* **STORED DATA**
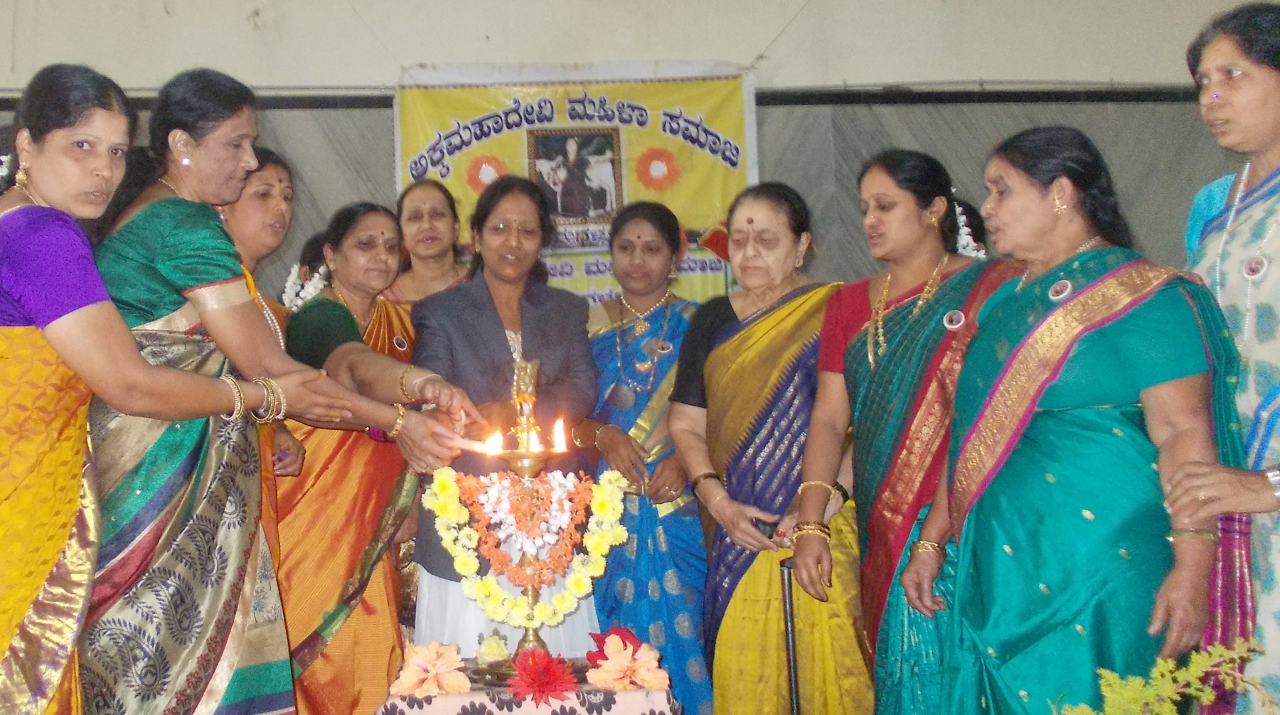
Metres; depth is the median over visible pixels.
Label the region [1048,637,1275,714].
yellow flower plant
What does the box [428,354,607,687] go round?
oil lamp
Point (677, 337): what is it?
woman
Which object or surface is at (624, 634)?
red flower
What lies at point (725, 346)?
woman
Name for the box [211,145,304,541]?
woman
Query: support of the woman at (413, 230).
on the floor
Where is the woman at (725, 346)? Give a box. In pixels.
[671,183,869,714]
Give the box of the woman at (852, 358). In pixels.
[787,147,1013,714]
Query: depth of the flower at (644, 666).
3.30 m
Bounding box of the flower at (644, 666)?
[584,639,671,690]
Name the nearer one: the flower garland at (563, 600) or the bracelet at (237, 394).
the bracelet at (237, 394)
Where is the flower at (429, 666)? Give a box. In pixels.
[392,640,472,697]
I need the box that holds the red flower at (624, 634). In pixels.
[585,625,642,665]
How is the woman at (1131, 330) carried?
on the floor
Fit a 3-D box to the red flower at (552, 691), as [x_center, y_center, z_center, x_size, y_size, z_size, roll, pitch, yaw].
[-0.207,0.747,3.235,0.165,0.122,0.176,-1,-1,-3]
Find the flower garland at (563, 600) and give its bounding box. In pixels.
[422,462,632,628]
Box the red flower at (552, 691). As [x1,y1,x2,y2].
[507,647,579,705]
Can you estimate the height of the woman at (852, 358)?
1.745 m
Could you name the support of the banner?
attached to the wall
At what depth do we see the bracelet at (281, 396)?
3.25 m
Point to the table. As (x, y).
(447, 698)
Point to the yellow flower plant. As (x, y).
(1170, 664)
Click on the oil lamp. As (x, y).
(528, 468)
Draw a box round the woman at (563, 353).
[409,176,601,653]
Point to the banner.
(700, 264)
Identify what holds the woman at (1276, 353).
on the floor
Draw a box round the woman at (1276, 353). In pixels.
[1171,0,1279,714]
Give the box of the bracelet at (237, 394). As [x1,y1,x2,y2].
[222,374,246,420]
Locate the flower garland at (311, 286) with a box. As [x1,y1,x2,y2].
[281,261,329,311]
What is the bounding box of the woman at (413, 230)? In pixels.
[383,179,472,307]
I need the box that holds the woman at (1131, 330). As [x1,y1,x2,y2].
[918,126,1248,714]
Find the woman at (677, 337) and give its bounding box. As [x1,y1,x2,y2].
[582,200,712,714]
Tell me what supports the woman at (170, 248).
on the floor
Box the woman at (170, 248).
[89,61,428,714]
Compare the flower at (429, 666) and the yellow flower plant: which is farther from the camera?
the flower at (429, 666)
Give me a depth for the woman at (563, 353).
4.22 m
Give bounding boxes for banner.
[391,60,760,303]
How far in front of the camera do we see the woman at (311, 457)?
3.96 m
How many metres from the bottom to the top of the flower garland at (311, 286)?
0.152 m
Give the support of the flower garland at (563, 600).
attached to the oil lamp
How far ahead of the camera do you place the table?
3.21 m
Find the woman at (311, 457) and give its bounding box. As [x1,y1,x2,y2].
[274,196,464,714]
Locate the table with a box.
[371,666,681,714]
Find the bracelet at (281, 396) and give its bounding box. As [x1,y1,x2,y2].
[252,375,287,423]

==

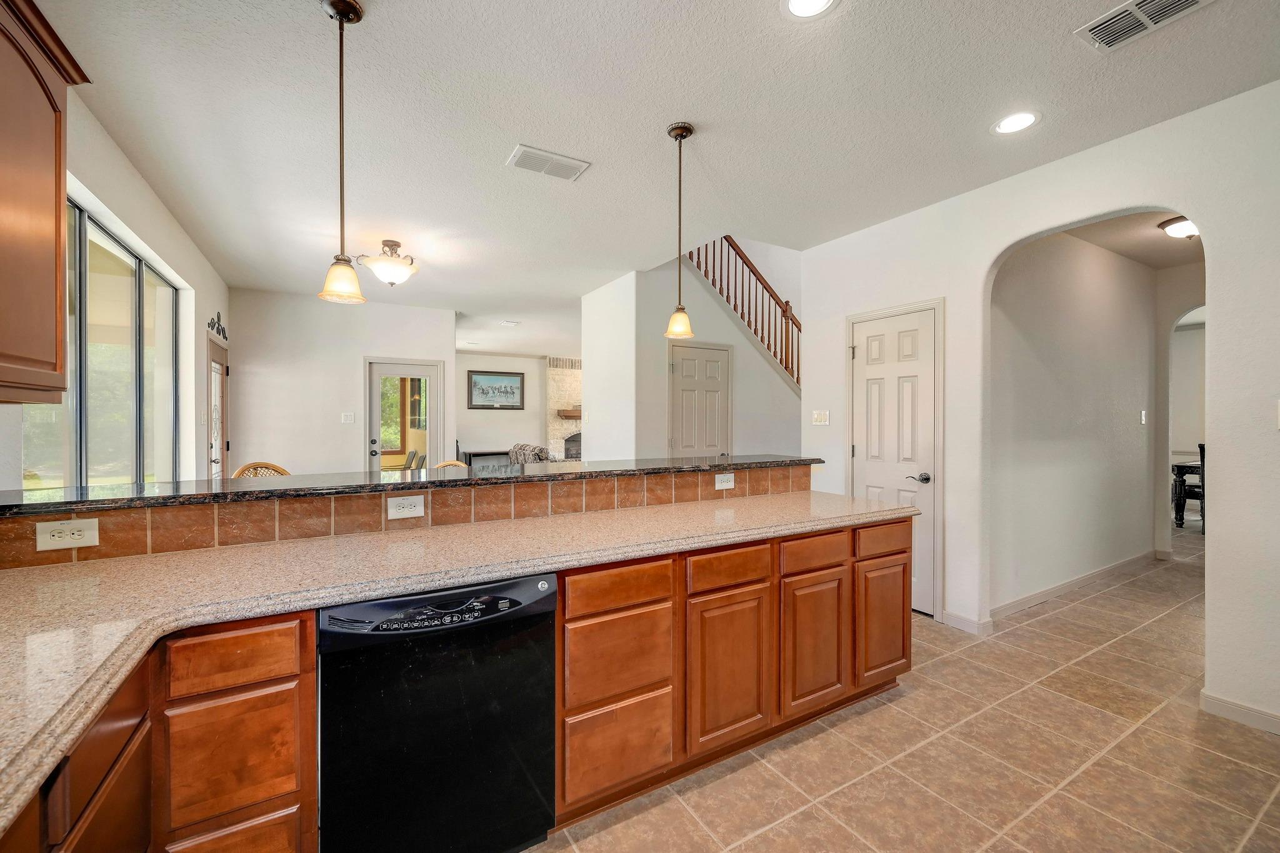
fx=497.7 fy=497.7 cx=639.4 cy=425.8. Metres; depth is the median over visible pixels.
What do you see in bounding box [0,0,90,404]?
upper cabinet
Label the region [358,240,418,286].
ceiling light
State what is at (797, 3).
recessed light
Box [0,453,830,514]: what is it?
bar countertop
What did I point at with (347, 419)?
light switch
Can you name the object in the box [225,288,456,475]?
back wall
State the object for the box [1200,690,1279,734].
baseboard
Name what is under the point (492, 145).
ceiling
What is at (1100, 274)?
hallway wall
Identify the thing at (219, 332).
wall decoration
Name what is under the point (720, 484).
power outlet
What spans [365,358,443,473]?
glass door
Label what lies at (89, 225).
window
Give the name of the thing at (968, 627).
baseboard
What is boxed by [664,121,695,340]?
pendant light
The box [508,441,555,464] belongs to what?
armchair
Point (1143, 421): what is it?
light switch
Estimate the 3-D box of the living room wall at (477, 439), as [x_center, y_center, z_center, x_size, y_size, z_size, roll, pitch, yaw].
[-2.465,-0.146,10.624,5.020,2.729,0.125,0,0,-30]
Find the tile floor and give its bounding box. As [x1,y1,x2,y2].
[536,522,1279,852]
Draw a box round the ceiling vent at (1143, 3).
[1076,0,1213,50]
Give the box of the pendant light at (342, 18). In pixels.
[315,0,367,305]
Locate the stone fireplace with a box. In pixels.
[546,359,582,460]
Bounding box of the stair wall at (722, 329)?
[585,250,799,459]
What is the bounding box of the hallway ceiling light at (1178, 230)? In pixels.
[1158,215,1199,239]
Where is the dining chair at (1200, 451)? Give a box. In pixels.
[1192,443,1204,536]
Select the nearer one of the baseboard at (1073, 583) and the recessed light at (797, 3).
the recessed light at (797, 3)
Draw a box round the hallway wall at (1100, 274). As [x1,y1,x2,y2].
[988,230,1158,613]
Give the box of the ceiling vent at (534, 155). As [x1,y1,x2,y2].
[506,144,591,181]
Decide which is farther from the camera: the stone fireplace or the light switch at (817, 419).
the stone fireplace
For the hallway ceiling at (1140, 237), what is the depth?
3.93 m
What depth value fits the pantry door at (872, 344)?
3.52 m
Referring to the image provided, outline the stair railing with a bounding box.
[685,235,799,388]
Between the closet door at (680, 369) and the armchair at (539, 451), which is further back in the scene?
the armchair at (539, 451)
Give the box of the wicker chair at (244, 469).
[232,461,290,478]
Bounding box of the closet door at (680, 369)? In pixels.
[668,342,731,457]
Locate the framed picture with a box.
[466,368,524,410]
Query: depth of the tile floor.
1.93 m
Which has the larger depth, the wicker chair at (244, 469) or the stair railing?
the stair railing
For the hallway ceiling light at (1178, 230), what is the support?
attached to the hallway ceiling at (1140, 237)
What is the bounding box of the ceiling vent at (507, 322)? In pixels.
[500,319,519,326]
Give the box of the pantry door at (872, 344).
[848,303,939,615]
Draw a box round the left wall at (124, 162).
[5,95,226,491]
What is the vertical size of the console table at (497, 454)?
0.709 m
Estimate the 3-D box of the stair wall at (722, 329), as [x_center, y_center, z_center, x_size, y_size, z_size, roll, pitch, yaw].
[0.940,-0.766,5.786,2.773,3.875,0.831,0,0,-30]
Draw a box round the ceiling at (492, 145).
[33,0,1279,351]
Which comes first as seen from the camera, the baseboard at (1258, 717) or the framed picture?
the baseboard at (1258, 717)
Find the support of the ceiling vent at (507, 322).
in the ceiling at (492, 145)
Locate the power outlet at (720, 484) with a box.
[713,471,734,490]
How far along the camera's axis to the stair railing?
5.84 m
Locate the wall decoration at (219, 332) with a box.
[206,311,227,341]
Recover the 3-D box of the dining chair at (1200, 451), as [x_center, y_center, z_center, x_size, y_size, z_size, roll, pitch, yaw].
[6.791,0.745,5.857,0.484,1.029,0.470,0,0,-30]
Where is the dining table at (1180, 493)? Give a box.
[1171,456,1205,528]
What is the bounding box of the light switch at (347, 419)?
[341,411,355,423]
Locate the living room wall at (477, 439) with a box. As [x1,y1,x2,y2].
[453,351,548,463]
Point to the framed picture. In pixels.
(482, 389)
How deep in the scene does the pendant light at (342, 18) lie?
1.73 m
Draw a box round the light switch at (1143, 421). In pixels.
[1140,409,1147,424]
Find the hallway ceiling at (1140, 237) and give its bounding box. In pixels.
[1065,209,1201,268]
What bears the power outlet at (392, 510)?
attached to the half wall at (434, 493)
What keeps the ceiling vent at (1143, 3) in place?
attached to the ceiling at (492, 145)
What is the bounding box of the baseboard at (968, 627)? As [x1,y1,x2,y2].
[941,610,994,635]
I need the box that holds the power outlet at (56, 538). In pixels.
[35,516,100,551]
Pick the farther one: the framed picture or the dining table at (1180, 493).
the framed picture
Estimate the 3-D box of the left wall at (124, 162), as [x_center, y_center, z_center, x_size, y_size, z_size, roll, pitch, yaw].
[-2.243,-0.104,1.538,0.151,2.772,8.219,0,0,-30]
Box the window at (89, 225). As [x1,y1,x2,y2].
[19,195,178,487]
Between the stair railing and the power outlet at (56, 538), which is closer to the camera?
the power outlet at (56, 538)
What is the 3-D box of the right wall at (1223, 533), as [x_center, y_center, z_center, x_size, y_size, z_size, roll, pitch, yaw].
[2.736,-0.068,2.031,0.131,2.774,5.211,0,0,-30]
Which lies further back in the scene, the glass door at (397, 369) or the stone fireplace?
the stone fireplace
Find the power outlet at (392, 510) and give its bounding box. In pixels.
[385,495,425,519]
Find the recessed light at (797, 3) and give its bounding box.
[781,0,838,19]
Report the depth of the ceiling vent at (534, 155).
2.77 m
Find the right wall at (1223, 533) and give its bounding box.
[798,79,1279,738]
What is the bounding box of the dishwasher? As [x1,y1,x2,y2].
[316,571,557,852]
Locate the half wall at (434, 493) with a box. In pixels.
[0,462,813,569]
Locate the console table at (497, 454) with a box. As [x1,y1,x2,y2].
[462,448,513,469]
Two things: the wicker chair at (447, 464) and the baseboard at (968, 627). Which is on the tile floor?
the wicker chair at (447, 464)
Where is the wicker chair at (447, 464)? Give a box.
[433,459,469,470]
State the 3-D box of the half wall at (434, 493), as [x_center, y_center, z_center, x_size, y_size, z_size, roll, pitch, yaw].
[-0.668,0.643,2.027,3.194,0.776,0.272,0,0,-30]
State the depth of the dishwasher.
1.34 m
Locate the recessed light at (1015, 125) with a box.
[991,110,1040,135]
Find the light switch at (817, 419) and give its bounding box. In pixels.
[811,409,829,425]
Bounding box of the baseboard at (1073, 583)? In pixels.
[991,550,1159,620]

--

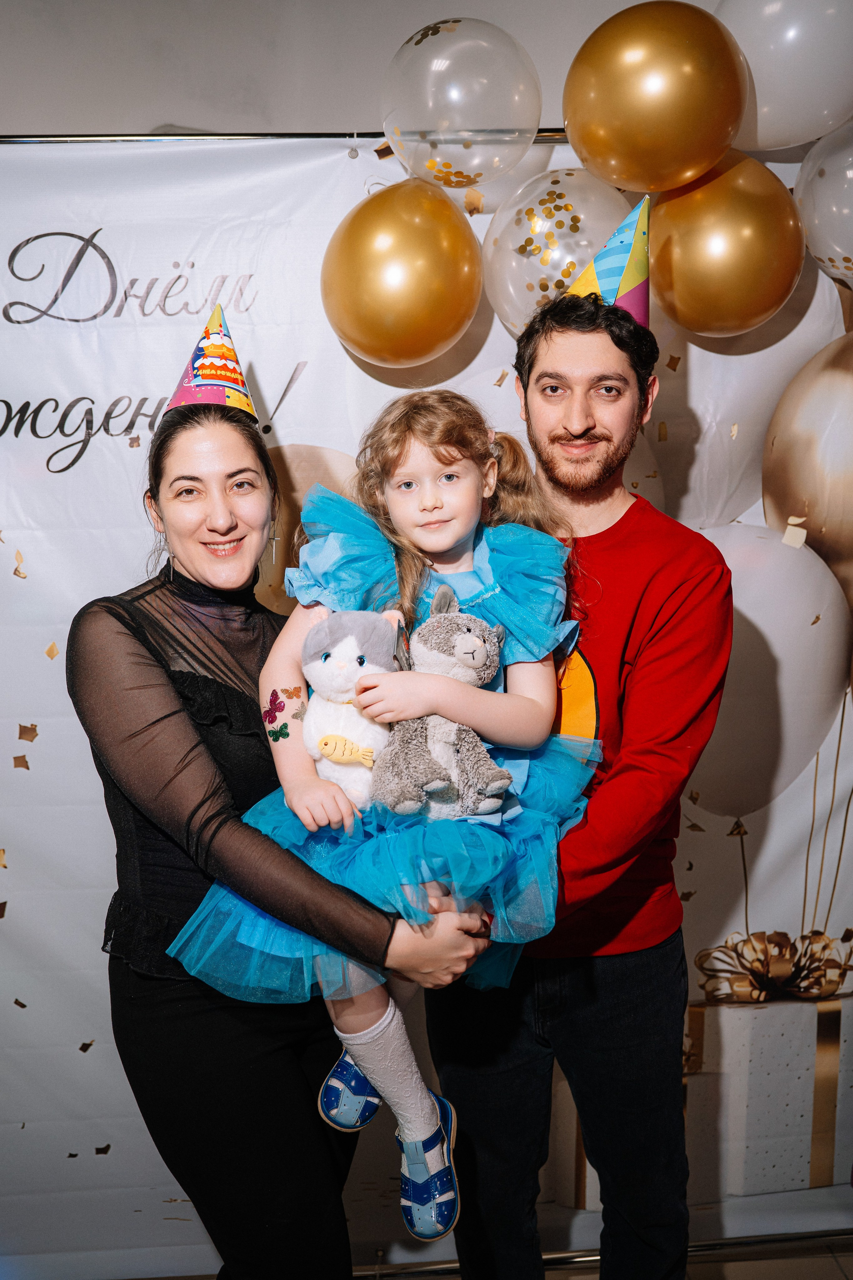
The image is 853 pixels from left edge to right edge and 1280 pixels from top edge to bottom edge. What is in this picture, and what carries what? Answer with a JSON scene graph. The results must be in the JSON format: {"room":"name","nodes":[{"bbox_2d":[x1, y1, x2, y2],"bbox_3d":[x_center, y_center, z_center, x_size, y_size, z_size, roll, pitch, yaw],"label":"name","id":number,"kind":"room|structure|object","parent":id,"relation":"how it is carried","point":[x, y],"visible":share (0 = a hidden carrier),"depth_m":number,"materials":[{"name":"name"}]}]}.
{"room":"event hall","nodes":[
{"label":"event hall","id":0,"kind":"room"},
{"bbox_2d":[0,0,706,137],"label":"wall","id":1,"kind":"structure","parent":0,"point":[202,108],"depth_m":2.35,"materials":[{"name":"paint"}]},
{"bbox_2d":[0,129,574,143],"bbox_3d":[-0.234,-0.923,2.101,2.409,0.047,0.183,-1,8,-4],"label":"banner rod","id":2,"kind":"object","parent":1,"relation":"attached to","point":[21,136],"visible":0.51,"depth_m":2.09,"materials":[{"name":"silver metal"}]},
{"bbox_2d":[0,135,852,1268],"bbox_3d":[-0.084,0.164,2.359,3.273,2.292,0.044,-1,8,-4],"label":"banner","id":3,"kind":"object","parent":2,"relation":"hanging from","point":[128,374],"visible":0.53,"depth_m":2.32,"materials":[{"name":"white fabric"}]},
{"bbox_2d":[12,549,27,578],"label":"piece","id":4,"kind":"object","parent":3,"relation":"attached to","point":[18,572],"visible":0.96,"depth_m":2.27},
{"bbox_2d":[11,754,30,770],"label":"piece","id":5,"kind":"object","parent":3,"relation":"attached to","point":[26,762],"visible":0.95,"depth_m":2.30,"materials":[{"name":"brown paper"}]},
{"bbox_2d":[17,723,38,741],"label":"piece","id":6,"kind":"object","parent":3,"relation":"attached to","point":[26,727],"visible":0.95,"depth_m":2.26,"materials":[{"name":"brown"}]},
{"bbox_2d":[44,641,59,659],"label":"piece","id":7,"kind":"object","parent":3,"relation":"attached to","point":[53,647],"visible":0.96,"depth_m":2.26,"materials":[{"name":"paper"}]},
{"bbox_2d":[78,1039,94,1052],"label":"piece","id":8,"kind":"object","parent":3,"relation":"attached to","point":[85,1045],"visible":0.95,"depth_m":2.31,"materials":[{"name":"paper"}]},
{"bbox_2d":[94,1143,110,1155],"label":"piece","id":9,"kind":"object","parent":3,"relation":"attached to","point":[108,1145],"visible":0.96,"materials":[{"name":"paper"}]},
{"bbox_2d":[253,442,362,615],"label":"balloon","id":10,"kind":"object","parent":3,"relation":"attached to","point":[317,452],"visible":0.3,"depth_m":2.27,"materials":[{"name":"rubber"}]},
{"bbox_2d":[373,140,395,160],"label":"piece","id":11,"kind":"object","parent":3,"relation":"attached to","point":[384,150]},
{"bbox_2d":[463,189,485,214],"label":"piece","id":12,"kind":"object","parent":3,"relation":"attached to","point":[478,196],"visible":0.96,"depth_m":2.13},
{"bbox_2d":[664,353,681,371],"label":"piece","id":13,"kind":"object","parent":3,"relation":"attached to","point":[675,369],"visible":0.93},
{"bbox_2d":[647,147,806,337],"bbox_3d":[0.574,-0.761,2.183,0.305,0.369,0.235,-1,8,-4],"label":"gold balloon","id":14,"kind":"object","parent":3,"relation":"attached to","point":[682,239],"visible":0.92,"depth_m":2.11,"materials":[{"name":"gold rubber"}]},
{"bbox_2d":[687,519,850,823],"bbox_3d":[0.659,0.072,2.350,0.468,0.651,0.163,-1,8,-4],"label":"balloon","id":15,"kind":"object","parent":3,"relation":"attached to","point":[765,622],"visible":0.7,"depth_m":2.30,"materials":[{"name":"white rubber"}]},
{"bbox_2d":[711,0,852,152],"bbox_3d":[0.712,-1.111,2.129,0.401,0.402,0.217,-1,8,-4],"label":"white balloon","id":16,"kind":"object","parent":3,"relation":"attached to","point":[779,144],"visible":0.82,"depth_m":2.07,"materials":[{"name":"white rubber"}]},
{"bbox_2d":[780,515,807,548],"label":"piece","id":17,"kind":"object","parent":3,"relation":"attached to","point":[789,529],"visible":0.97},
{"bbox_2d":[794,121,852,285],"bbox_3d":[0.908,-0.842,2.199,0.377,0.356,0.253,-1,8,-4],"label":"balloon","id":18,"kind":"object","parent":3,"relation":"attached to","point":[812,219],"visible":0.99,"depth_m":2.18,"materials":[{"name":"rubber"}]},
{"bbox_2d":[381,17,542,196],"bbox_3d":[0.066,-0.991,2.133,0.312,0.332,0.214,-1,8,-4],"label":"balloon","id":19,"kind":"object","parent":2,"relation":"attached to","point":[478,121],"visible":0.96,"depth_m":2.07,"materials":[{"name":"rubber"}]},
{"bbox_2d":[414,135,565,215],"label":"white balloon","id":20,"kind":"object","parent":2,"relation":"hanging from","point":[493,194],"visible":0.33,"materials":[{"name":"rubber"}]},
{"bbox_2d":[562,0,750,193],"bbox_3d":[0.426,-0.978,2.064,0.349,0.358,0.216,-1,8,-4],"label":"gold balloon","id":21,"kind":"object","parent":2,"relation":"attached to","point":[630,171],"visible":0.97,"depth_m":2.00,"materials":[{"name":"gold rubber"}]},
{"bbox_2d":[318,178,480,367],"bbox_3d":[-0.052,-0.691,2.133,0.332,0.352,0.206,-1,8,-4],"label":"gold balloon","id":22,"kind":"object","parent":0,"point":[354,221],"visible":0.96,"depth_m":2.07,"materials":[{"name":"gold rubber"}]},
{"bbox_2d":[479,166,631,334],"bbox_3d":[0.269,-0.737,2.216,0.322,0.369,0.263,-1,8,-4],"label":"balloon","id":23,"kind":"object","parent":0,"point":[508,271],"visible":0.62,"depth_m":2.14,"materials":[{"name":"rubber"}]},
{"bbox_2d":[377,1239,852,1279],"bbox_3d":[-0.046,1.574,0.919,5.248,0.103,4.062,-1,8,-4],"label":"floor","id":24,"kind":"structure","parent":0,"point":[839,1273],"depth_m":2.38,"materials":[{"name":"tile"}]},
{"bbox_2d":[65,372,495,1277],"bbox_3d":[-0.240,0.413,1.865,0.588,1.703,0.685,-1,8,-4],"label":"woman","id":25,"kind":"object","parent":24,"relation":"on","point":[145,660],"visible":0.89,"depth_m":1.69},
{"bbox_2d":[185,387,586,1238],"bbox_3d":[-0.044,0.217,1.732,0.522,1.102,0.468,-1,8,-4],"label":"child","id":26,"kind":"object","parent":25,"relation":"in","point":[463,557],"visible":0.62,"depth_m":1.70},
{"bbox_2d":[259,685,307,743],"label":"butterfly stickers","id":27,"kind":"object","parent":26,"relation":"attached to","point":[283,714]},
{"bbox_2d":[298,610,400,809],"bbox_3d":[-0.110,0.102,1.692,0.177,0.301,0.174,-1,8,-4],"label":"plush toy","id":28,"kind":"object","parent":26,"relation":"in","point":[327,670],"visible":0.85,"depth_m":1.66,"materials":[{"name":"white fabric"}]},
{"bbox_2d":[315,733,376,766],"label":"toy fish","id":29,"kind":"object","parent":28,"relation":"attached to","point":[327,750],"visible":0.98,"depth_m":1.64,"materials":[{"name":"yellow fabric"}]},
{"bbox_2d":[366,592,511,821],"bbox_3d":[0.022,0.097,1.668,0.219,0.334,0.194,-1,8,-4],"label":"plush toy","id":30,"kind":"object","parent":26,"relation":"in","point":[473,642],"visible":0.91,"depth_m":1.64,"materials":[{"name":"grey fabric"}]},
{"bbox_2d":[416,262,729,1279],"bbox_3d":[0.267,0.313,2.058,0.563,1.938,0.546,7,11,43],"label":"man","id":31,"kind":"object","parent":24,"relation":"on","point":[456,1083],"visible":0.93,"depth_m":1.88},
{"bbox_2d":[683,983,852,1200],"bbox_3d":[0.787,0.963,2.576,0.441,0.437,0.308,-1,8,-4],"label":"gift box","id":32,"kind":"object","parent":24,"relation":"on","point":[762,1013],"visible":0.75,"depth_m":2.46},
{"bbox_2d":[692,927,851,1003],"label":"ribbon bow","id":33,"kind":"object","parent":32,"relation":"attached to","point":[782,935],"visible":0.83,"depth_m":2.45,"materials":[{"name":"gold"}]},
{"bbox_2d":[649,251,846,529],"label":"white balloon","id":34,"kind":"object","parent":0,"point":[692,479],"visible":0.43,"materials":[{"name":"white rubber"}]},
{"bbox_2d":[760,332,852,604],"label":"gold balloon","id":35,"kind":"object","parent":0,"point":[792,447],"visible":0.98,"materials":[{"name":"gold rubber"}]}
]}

* **WHAT THE TASK ASKS**
The lines in the records above that include the word "median" must be copied out.

* **THE ANSWER**
Metres; depth is the median over visible pixels.
fx=497.7 fy=497.7 cx=639.4 cy=425.8. Metres; depth is the median over visible pixels.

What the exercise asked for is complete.